Closed liloman closed 4 years ago
Do you see the tool being bound by CPU on your box? In my case it doesn't even get to 100% CPU on one core, this is I/O bound. In this sense adding additional threads would complicate the code but is unlikely to give us noticeable performance wins.
Hi ambv,
Yes totally 100% CPU, just note that /tmp is tmpfs and then RAM.
Respect the solution:
1- I don't know python (you seem to know a bit... ;) )
2-I just wrote some ballpark ideas. The normal and obvious way will be, first messure bottlenecks and then fix them. ;)

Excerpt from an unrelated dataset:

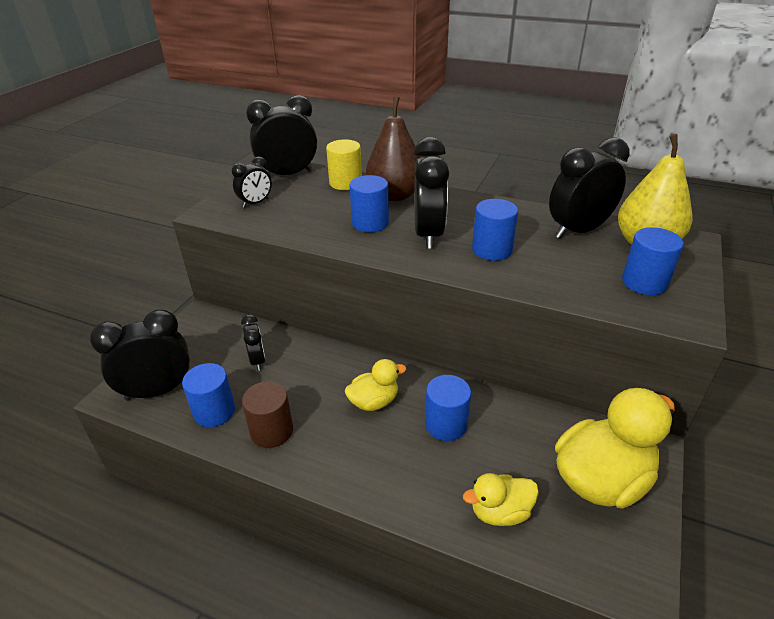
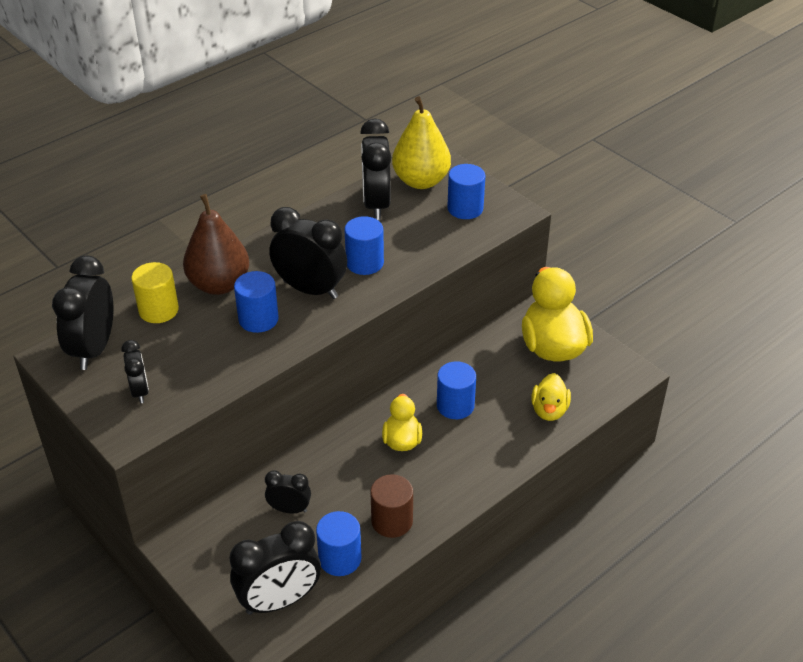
camera: 65 degrees left, 5 degrees up
(158, 391) = (279, 600): black clock -> black clock turned 120 degrees counterclockwise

#time bitrot -v (ctrl -c )
60.2%^CTraceback (most recent call last):
File "/home/charly/.local/bin/bitrot", line 30, in <module>
run_from_command_line()
File "/home/charly/.local/lib/python2.7/site-packages/bitrot.py", line 524, in run_from_command_line
bt.run()
File "/home/charly/.local/lib/python2.7/site-packages/bitrot.py", line 230, in run
cur, p_uni, new_mtime, new_sha1,
File "/home/charly/.local/lib/python2.7/site-packages/bitrot.py", line 360, in handle_unknown_path
if os.path.exists(stored_path):
File "/usr/lib64/python2.7/genericpath.py", line 26, in exists
os.stat(path)
KeyboardInterrupt
real 1m28.468s
user 1m12.890s
sys 0m14.966s
#time for file in *; do sha1sum $file &>/dev/null; done
real 1m11.391s
user 0m19.609s
sys 0m50.629s
So CPU bound? ;)
By the way I did a VERY quick and dirty profiling before writting this yesterday with KCacheGrind, I don't know python so I just used first search hit:
https://julien.danjou.info/blog/2015/guide-to-python-profiling-cprofile-concrete-case-carbonara
And I think I remember seeing it hit by lstat. :)
PD: I was thinking you had abandoned this project...
Cheers and thanks!! :)
To clarify it, when I launch bitrot it start like 50% and starts increasing. So:
#time bitrot -v
77.7%^CTraceback (most recent call last):
File "/home/charly/.local/bin/bitrot", line 30, in <module>
run_from_command_line()
File "/home/charly/.local/lib/python2.7/site-packages/bitrot.py", line 524, in run_from_command_line
bt.run()
File "/home/charly/.local/lib/python2.7/site-packages/bitrot.py", line 230, in run
cur, p_uni, new_mtime, new_sha1,
File "/home/charly/.local/lib/python2.7/site-packages/bitrot.py", line 360, in handle_unknown_path
if os.path.exists(stored_path):
File "/usr/lib64/python2.7/genericpath.py", line 26, in exists
os.stat(path)
KeyboardInterrupt
real 11m15.066s
user 8m56.544s
sys 2m14.869s
If you're willing to test how this could work with a multiprocessing worker pool, I'm happy to review this. I'm not going to be able to spend time implementing this myself.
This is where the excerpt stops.